_EXERCISE DESCRIPTION_
In everything from the line containing "genus: Lathyrus" down to the end of the material, swap "country" for "nation" and give those lines again with nothing else changed.

_Dataset items_
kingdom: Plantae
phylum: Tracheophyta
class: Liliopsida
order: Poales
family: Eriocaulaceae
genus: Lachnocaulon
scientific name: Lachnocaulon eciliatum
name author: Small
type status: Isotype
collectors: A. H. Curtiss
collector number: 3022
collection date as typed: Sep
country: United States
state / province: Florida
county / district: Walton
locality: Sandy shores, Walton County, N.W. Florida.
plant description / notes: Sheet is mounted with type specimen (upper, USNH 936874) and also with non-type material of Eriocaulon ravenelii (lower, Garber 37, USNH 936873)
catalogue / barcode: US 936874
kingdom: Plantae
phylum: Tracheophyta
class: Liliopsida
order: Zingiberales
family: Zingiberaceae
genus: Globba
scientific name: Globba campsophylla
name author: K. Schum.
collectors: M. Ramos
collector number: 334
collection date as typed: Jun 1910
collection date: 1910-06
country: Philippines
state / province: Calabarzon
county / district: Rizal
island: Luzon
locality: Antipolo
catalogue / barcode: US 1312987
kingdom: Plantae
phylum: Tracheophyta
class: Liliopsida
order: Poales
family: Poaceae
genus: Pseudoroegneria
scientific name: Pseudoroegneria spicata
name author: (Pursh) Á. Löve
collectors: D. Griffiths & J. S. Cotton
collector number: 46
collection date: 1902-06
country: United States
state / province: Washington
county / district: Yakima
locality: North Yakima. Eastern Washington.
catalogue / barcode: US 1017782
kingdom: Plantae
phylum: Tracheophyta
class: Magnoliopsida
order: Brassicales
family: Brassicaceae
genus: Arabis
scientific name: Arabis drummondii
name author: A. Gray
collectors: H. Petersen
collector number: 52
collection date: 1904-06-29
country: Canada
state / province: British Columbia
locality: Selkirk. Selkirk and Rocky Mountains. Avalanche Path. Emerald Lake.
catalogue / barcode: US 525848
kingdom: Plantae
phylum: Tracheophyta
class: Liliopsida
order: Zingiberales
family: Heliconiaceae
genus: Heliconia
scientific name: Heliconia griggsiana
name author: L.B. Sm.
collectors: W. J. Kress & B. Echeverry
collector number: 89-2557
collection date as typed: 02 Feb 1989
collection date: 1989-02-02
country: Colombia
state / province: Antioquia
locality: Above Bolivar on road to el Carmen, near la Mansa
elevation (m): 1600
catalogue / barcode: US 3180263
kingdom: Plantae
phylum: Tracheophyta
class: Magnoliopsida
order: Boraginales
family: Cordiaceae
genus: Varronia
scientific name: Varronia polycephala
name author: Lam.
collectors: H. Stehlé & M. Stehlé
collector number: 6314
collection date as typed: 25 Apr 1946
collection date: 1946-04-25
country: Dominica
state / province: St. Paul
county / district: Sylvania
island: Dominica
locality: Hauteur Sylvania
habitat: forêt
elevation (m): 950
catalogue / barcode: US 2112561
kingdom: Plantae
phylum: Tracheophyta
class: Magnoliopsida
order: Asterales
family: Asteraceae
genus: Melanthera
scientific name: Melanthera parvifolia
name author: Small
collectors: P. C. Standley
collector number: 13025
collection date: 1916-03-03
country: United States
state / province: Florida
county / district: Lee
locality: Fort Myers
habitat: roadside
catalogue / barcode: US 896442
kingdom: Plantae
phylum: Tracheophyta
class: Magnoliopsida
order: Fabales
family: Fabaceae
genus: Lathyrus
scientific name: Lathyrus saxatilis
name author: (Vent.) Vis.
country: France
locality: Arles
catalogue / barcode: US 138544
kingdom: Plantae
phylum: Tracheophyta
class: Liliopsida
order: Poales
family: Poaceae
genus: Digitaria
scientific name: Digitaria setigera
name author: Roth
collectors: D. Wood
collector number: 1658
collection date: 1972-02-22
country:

_SOLUTION TO THIS TASK_
genus: Lathyrus
scientific name: Lathyrus saxatilis
name author: (Vent.) Vis.
nation: France
locality: Arles
catalogue / barcode: US 138544
kingdom: Plantae
phylum: Tracheophyta
class: Liliopsida
order: Poales
family: Poaceae
genus: Digitaria
scientific name: Digitaria setigera
name author: Roth
collectors: D. Wood
collector number: 1658
collection date: 1972-02-22
nation:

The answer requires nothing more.